After the US shares dropped due to strong services data, Asian stocks are poised to fall Tuesday.

Australian shares opened lower, while futures for Japan and Hong Kong slid after a third day of declines in the S&P 500, which dropped 1.8%.

Treasury yields climbed and the dollar halted a four-day rout as the economic outlook fueled speculation that the Federal ReserveFederal Reserve will keep its policy tight and it will not be able to tame stubborn inflation.

Australian bond yields went higher after the jump in their US counterparts and ahead of a decision by the central bank later Tuesday. The Reserve Bank of Australia is expected to raise its key rate by 25 basis points, half of the size of the move expected later this month from the Fed.

The Australian dollar lost ground against the dollar's strength in the dollar. The offshore yuan was below 7 to the US dollar.

The market indicated a peak over 5% in the middle of 2023 as there was an increase in expectations for where the Fed terminal rate will be. The current benchmark is in a range between 3.75% and 4%.

Michael Wilson, one of the most vocal skeptics of the US stock market, says investors are better off booking profits. The strategist and his colleagues wrote that we are now sellers.

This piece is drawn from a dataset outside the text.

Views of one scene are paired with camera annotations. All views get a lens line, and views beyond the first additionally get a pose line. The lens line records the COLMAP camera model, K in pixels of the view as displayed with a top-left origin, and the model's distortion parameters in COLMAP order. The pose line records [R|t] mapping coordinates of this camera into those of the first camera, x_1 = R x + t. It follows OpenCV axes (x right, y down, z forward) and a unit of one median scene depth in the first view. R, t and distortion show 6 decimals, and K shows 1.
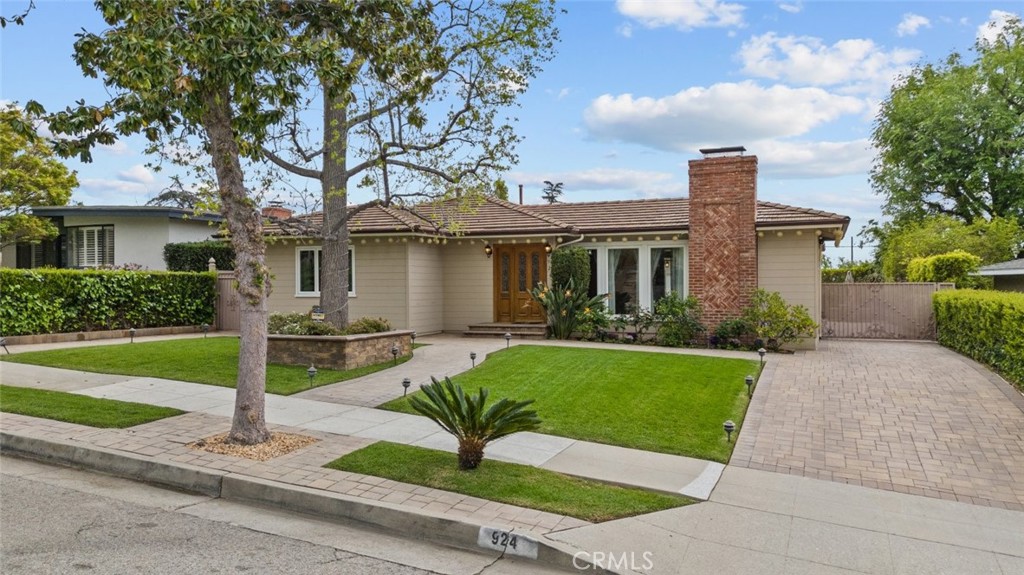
lens RADIAL K [[768.0, 0, 512.0], [0, 768.0, 287.5], [0, 0, 1]] dist [0.049424, -0.006827]
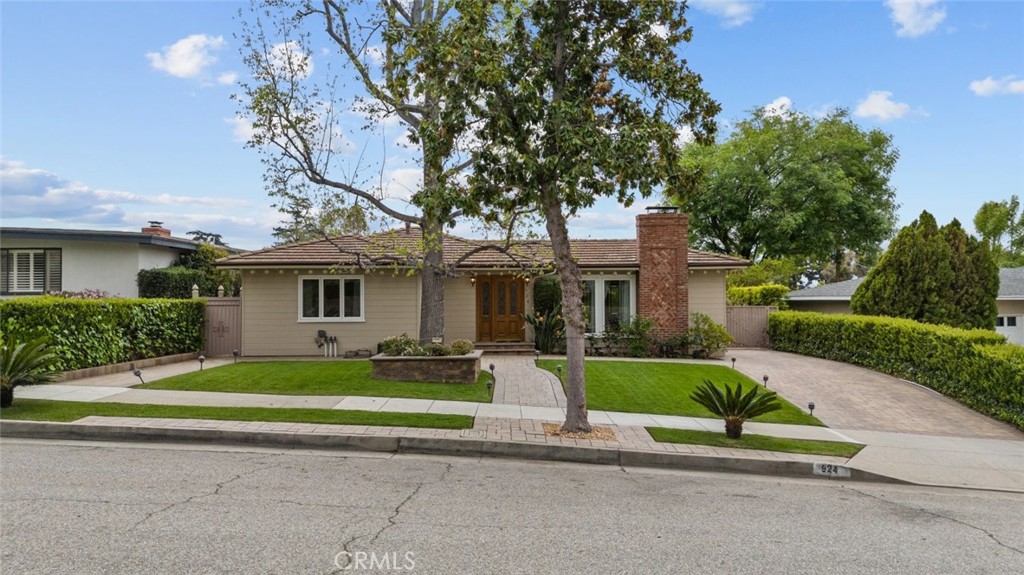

The US producer price report will be one of the last pieces of data that Fed officials will see before their Dec. 13 -- 14 policy meeting, so traders are anxiously awaiting the US producer price report Friday. Pressures are slowly cooling, but remain very elevated, according to inflation numbers over the past month.

A majority of 291 respondents to the latest MLIV Pulse survey said leveraged loans would be the canary in the coal mine to indicate that corporate credit quality is getting worse.

The market bets that the Fed won't hike if US rates peak at or below 5%, which is when about 28% of the survey respondents expect defaults to jump. If rates peak above 5%, another 63% think defaults are surging.

Markets are moving in a lot of different ways.

The Japanese yen was little changed at 136.62 per dollar.

None of the 10 year Treasuries increased their yield by nine basis points to 3.57%.

The story was produced with the help of Bloomberg Automation.